■ **Task statement**
Count how many lines of the data include "CreationDate". The answer is that number and nothing else.

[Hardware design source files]
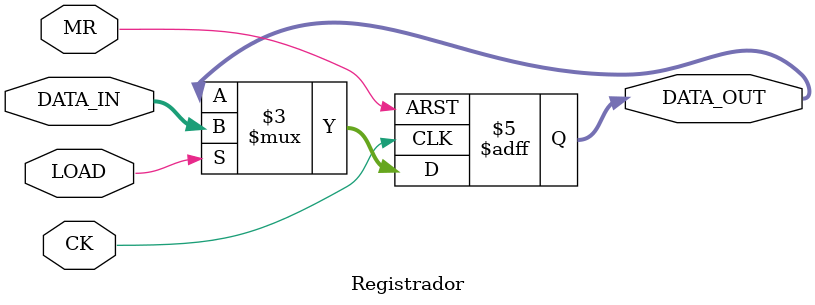
<source format=v>
module Registrador

	// Registrador general I/O
	#(parameter
		DATA_SIZE = 8
	)
	
	(
		input MR, CK, LOAD,
		input [DATA_SIZE-1 : 0] DATA_IN,
		output reg [DATA_SIZE-1 : 0] DATA_OUT
	);
	
	// Data types definitions
	
	// Circuit implementation
	always @ (posedge CK or negedge MR) begin
		
		if (~MR) begin
			DATA_OUT <= 0;
		end
		else begin
			if (LOAD) begin
				DATA_OUT <= DATA_IN;
			end
		end

	end

endmodule

</source>
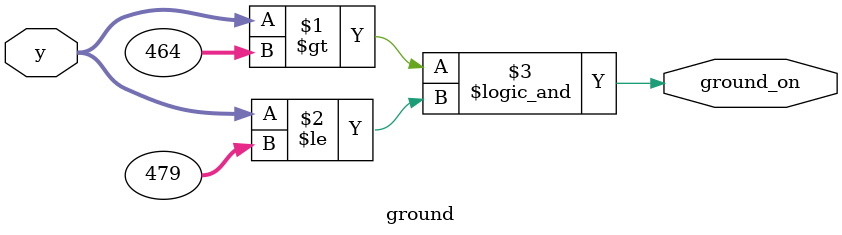
<source format=sv>
`timescale 1ns / 1ps
  

module ground(
    input [9:0] y,
    output ground_on
    );
    
    assign ground_on = (y > 464) && (y <= 479);
    
endmodule

</source>
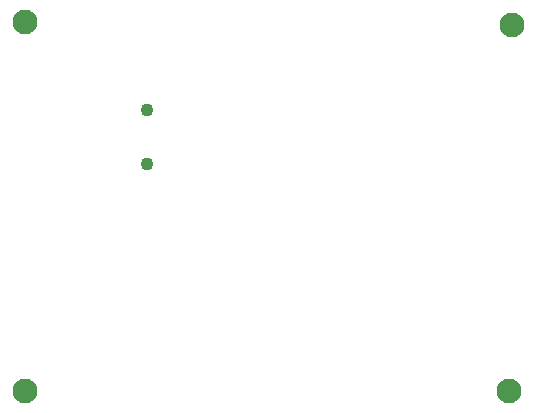
<source format=gbr>
%TF.GenerationSoftware,KiCad,Pcbnew,8.0.8*%
%TF.CreationDate,2025-06-30T12:25:28+05:30*%
%TF.ProjectId,ATtiny85,41547469-6e79-4383-952e-6b696361645f,rev?*%
%TF.SameCoordinates,Original*%
%TF.FileFunction,NonPlated,1,2,NPTH,Drill*%
%TF.FilePolarity,Positive*%
%FSLAX46Y46*%
G04 Gerber Fmt 4.6, Leading zero omitted, Abs format (unit mm)*
G04 Created by KiCad (PCBNEW 8.0.8) date 2025-06-30 12:25:28*
%MOMM*%
%LPD*%
G01*
G04 APERTURE LIST*
%TA.AperFunction,ComponentDrill*%
%ADD10C,1.100000*%
%TD*%
%TA.AperFunction,ComponentDrill*%
%ADD11C,2.100000*%
%TD*%
G04 APERTURE END LIST*
D10*
%TO.C,J1*%
X119525000Y-70000000D03*
X119525000Y-74600000D03*
D11*
%TO.C,H1*%
X109200000Y-62600000D03*
%TO.C,H4*%
X109200000Y-93800000D03*
%TO.C,H3*%
X150200000Y-93800000D03*
%TO.C,H2*%
X150400000Y-62800000D03*
M02*

</source>
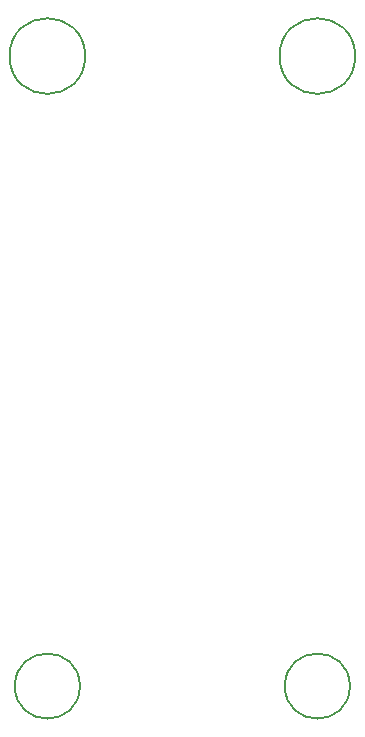
<source format=gbr>
%TF.GenerationSoftware,KiCad,Pcbnew,(6.0.9-0)*%
%TF.CreationDate,2024-06-20T10:35:51+02:00*%
%TF.ProjectId,filter-board,66696c74-6572-42d6-926f-6172642e6b69,rev?*%
%TF.SameCoordinates,Original*%
%TF.FileFunction,Other,Comment*%
%FSLAX46Y46*%
G04 Gerber Fmt 4.6, Leading zero omitted, Abs format (unit mm)*
G04 Created by KiCad (PCBNEW (6.0.9-0)) date 2024-06-20 10:35:51*
%MOMM*%
%LPD*%
G01*
G04 APERTURE LIST*
%ADD10C,0.150000*%
G04 APERTURE END LIST*
D10*
%TO.C,H2*%
X56540000Y-40640000D02*
G75*
G03*
X56540000Y-40640000I-3200000J0D01*
G01*
%TO.C,H3*%
X78950000Y-93980000D02*
G75*
G03*
X78950000Y-93980000I-2750000J0D01*
G01*
%TO.C,H4*%
X79400000Y-40640000D02*
G75*
G03*
X79400000Y-40640000I-3200000J0D01*
G01*
%TO.C,H1*%
X56090000Y-93980000D02*
G75*
G03*
X56090000Y-93980000I-2750000J0D01*
G01*
%TD*%
M02*

</source>
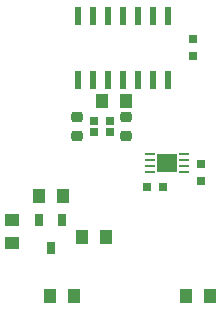
<source format=gbr>
%TF.GenerationSoftware,KiCad,Pcbnew,7.0.7*%
%TF.CreationDate,2023-10-23T01:20:13+09:00*%
%TF.ProjectId,CANFD_module,43414e46-445f-46d6-9f64-756c652e6b69,rev?*%
%TF.SameCoordinates,Original*%
%TF.FileFunction,Paste,Bot*%
%TF.FilePolarity,Positive*%
%FSLAX46Y46*%
G04 Gerber Fmt 4.6, Leading zero omitted, Abs format (unit mm)*
G04 Created by KiCad (PCBNEW 7.0.7) date 2023-10-23 01:20:13*
%MOMM*%
%LPD*%
G01*
G04 APERTURE LIST*
G04 Aperture macros list*
%AMRoundRect*
0 Rectangle with rounded corners*
0 $1 Rounding radius*
0 $2 $3 $4 $5 $6 $7 $8 $9 X,Y pos of 4 corners*
0 Add a 4 corners polygon primitive as box body*
4,1,4,$2,$3,$4,$5,$6,$7,$8,$9,$2,$3,0*
0 Add four circle primitives for the rounded corners*
1,1,$1+$1,$2,$3*
1,1,$1+$1,$4,$5*
1,1,$1+$1,$6,$7*
1,1,$1+$1,$8,$9*
0 Add four rect primitives between the rounded corners*
20,1,$1+$1,$2,$3,$4,$5,0*
20,1,$1+$1,$4,$5,$6,$7,0*
20,1,$1+$1,$6,$7,$8,$9,0*
20,1,$1+$1,$8,$9,$2,$3,0*%
G04 Aperture macros list end*
%ADD10RoundRect,0.225000X0.250000X-0.225000X0.250000X0.225000X-0.250000X0.225000X-0.250000X-0.225000X0*%
%ADD11RoundRect,0.225000X-0.250000X0.225000X-0.250000X-0.225000X0.250000X-0.225000X0.250000X0.225000X0*%
%ADD12R,1.000000X1.200000*%
%ADD13RoundRect,0.125000X-0.300000X0.000000X-0.300000X0.000000X0.300000X0.000000X0.300000X0.000000X0*%
%ADD14R,1.800000X1.650000*%
%ADD15R,1.200000X1.000000*%
%ADD16R,0.600000X1.550000*%
%ADD17R,0.700000X0.800000*%
%ADD18R,0.800000X1.000000*%
%ADD19R,0.750000X0.700000*%
%ADD20R,0.800000X0.700000*%
G04 APERTURE END LIST*
D10*
%TO.C,C4*%
X148031200Y-98175000D03*
X148031200Y-96625000D03*
%TD*%
D11*
%TO.C,C5*%
X143865600Y-98175000D03*
X143865600Y-96625000D03*
%TD*%
D12*
%TO.C,R5*%
X142641100Y-103303600D03*
X140641100Y-103303600D03*
%TD*%
D13*
%TO.C,U$1*%
X150011100Y-100253600D03*
X150011100Y-100753600D03*
D14*
X151461100Y-100503600D03*
D13*
X152911100Y-101253600D03*
X150011100Y-99753600D03*
X152911100Y-99753600D03*
X152911100Y-100753600D03*
X150011100Y-101253600D03*
X152911100Y-100253600D03*
%TD*%
D15*
%TO.C,R6*%
X138371100Y-105313600D03*
X138371100Y-107313600D03*
%TD*%
D16*
%TO.C,U2*%
X149021100Y-93473600D03*
X147751100Y-93473600D03*
X145211100Y-88073600D03*
X143941100Y-88073600D03*
X150291100Y-88073600D03*
X145211100Y-93473600D03*
X146481100Y-93473600D03*
X150291100Y-93473600D03*
X146481100Y-88073600D03*
X147751100Y-88073600D03*
X149021100Y-88073600D03*
X151561100Y-93473600D03*
X151561100Y-88073600D03*
X143941100Y-93473600D03*
%TD*%
D17*
%TO.C,C1*%
X149761100Y-102503600D03*
X151161100Y-102503600D03*
%TD*%
D18*
%TO.C,TR1*%
X140651100Y-105293600D03*
X141601100Y-107693600D03*
X142551100Y-105293600D03*
%TD*%
D12*
%TO.C,R1*%
X145961100Y-95250000D03*
X147961100Y-95250000D03*
%TD*%
%TO.C,R3*%
X143561100Y-111803600D03*
X141561100Y-111803600D03*
%TD*%
D19*
%TO.C,X1*%
X145286100Y-96903600D03*
X146636100Y-97903600D03*
X145286100Y-97903600D03*
X146636100Y-96903600D03*
%TD*%
D12*
%TO.C,R4*%
X153091100Y-111803600D03*
X155091100Y-111803600D03*
%TD*%
D20*
%TO.C,C3*%
X153661100Y-90043600D03*
X153661100Y-91443600D03*
%TD*%
D12*
%TO.C,R2*%
X144261100Y-106793600D03*
X146261100Y-106793600D03*
%TD*%
D20*
%TO.C,C2*%
X154361100Y-100583600D03*
X154361100Y-101983600D03*
%TD*%
M02*

</source>
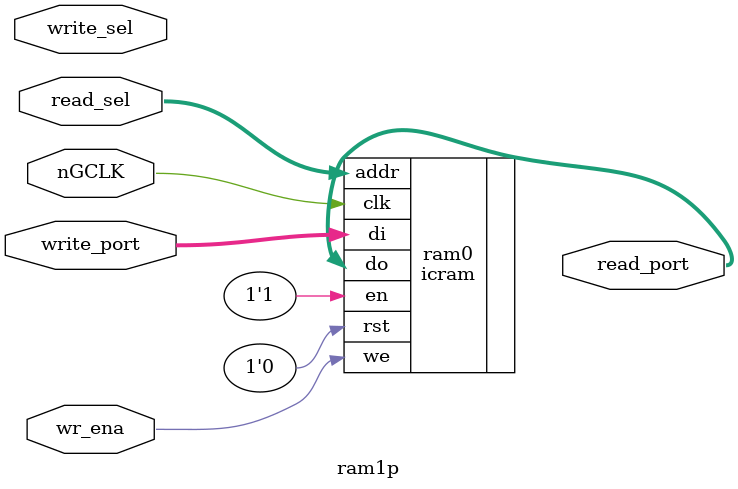
<source format=v>
`timescale 1ns/10ps
/*****************************************************************************
$RCSfile: ram1p_synth.v,v $
$Revision: 1.1 $
$Author: kohlere $
$Date: 2000/05/19 14:02:25 $
$State: Exp $
$Source: &

Description:  Cache Memory Module

*****************************************************************************/

module ram1p (nGCLK, write_sel, read_sel, write_port, read_port, wr_ena);

parameter       NL = 128;       //Number of Cache Lines (kB = 32*NL/1024)
parameter       LSS = 7;        //Line Select Bits = Log2(NL)

/*------------------------------------------------------------------------
        Ports
------------------------------------------------------------------------*/

input	[255:0]		write_port;	//Write Value
input 	[LSS-1:0]	read_sel;	//Read Select Line
input	[LSS-1:0]	write_sel;	//Write Select Line
input			nGCLK;		//Clock Signal
input			wr_ena;		//Write Enable

output	[255:0]		read_port;	//Read Line

/*------------------------------------------------------------------------
        Signal Declarations
------------------------------------------------------------------------*/

wire	[255:0]	read_port;		//Read Port

/* 2 ported Ram, 1 read, 1 write */
icram ram0
    (
      .addr(read_sel),
      .di(write_port[255:0]),
      .clk(nGCLK),
      .we(wr_ena),
      .en(1'b1),
      .rst(1'b0),
      .do(read_port)
    );

endmodule

</source>
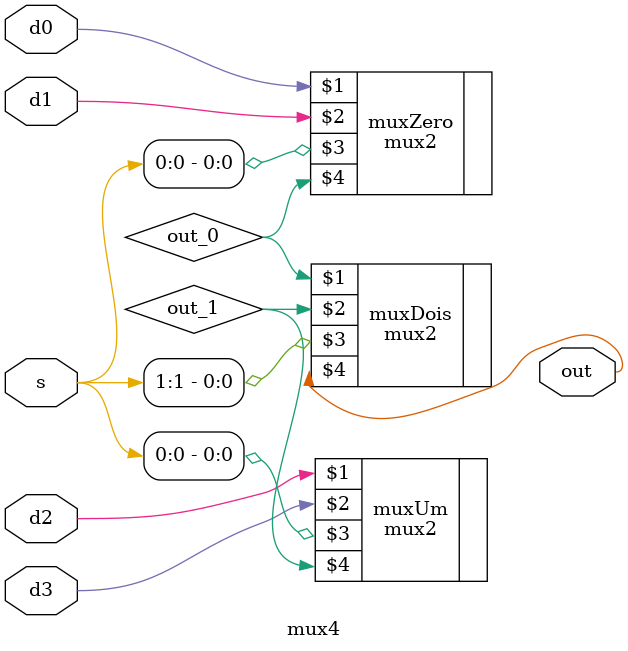
<source format=sv>
module mux4 (d0, d1, d2, d3, s, out);
	
	input logic d0, d1, d2, d3;
	input logic [1:0] s;
	output logic out;
	
	logic out_0, out_1; 
	
	mux2 muxZero(d0, d1, s[0], out_0);
	mux2 muxUm(d2, d3, s[0], out_1);
	mux2 muxDois(out_0, out_1, s[1], out);
	
endmodule 
</source>
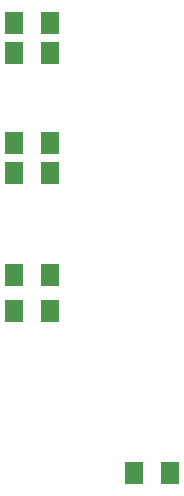
<source format=gbp>
G04 MADE WITH FRITZING*
G04 WWW.FRITZING.ORG*
G04 DOUBLE SIDED*
G04 HOLES PLATED*
G04 CONTOUR ON CENTER OF CONTOUR VECTOR*
%ASAXBY*%
%FSLAX23Y23*%
%MOIN*%
%OFA0B0*%
%SFA1.0B1.0*%
%ADD10R,0.062992X0.074803*%
%LNPASTEMASK0*%
G90*
G70*
G54D10*
X1150Y1199D03*
X1028Y1199D03*
X1150Y1659D03*
X1028Y1659D03*
X1150Y1759D03*
X1028Y1759D03*
X1550Y659D03*
X1428Y659D03*
X1150Y1319D03*
X1028Y1319D03*
X1150Y2059D03*
X1028Y2059D03*
X1150Y2159D03*
X1028Y2159D03*
G04 End of PasteMask0*
M02*
</source>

■ **Exercise response**
3